Exercise prompt: Output only the lines below from the one containing "micrograph of neoplastic" to the one containing "cells in adenocarcinoma", exactly as written, both ends kept.

Saved data entries
########
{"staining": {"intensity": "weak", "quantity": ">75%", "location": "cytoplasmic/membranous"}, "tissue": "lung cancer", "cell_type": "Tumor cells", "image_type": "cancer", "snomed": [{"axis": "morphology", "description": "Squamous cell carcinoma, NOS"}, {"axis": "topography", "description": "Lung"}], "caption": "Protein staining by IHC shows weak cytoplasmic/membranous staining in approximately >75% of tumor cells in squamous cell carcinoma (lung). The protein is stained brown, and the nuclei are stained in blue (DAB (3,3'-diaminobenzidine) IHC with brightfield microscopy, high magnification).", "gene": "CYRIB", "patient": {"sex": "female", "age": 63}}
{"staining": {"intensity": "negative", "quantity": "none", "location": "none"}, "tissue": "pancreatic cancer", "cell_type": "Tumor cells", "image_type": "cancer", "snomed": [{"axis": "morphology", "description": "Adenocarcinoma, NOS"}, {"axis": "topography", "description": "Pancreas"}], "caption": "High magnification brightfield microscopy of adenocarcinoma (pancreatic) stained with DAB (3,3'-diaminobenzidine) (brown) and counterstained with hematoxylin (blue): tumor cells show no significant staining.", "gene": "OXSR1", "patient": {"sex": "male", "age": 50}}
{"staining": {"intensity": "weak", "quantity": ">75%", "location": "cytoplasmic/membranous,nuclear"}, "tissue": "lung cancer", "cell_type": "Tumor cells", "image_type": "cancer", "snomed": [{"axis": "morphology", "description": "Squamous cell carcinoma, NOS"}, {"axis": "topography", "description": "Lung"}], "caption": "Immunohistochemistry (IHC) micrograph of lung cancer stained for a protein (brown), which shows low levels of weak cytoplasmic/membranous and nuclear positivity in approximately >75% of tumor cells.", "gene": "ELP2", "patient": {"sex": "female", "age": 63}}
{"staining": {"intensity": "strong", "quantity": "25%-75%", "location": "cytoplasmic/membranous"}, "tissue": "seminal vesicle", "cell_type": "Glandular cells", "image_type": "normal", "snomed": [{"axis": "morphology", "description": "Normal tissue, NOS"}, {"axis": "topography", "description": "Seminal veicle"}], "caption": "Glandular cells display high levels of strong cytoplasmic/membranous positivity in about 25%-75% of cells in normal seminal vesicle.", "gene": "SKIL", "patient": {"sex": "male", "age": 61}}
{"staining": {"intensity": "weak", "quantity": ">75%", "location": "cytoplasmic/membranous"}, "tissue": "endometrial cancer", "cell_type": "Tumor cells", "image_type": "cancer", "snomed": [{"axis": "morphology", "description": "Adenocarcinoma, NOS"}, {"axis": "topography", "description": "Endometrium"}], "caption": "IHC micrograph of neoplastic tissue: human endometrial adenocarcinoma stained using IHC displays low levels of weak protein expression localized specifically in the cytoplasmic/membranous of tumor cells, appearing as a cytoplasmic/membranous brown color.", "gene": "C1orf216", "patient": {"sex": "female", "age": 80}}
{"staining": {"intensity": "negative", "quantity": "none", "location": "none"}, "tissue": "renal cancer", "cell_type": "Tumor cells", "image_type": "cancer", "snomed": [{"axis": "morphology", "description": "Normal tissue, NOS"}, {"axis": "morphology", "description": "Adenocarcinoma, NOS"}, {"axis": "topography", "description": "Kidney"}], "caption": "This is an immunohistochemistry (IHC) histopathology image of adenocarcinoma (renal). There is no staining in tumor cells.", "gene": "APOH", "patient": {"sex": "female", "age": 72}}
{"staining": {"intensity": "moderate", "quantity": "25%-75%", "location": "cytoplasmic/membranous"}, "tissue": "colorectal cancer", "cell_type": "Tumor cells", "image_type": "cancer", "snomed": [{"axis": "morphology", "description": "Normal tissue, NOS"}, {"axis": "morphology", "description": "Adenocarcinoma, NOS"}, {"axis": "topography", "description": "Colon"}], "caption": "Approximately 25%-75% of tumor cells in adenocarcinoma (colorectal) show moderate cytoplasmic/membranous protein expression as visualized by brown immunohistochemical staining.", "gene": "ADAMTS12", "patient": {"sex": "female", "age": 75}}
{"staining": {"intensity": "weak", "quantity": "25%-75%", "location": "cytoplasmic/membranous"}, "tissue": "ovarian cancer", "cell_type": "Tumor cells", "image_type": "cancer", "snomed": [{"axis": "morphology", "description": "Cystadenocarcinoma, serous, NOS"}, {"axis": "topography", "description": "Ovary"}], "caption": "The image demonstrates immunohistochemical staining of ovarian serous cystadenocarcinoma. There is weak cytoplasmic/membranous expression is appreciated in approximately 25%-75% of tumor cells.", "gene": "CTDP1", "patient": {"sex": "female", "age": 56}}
########
Reply to the task:
{"staining": {"intensity": "weak", "quantity": ">75%", "location": "cytoplasmic/membranous"}, "tissue": "endometrial cancer", "cell_type": "Tumor cells", "image_type": "cancer", "snomed": [{"axis": "morphology", "description": "Adenocarcinoma, NOS"}, {"axis": "topography", "description": "Endometrium"}], "caption": "IHC micrograph of neoplastic tissue: human endometrial adenocarcinoma stained using IHC displays low levels of weak protein expression localized specifically in the cytoplasmic/membranous of tumor cells, appearing as a cytoplasmic/membranous brown color.", "gene": "C1orf216", "patient": {"sex": "female", "age": 80}}
{"staining": {"intensity": "negative", "quantity": "none", "location": "none"}, "tissue": "renal cancer", "cell_type": "Tumor cells", "image_type": "cancer", "snomed": [{"axis": "morphology", "description": "Normal tissue, NOS"}, {"axis": "morphology", "description": "Adenocarcinoma, NOS"}, {"axis": "topography", "description": "Kidney"}], "caption": "This is an immunohistochemistry (IHC) histopathology image of adenocarcinoma (renal). There is no staining in tumor cells.", "gene": "APOH", "patient": {"sex": "female", "age": 72}}
{"staining": {"intensity": "moderate", "quantity": "25%-75%", "location": "cytoplasmic/membranous"}, "tissue": "colorectal cancer", "cell_type": "Tumor cells", "image_type": "cancer", "snomed": [{"axis": "morphology", "description": "Normal tissue, NOS"}, {"axis": "morphology", "description": "Adenocarcinoma, NOS"}, {"axis": "topography", "description": "Colon"}], "caption": "Approximately 25%-75% of tumor cells in adenocarcinoma (colorectal) show moderate cytoplasmic/membranous protein expression as visualized by brown immunohistochemical staining.", "gene": "ADAMTS12", "patient": {"sex": "female", "age": 75}}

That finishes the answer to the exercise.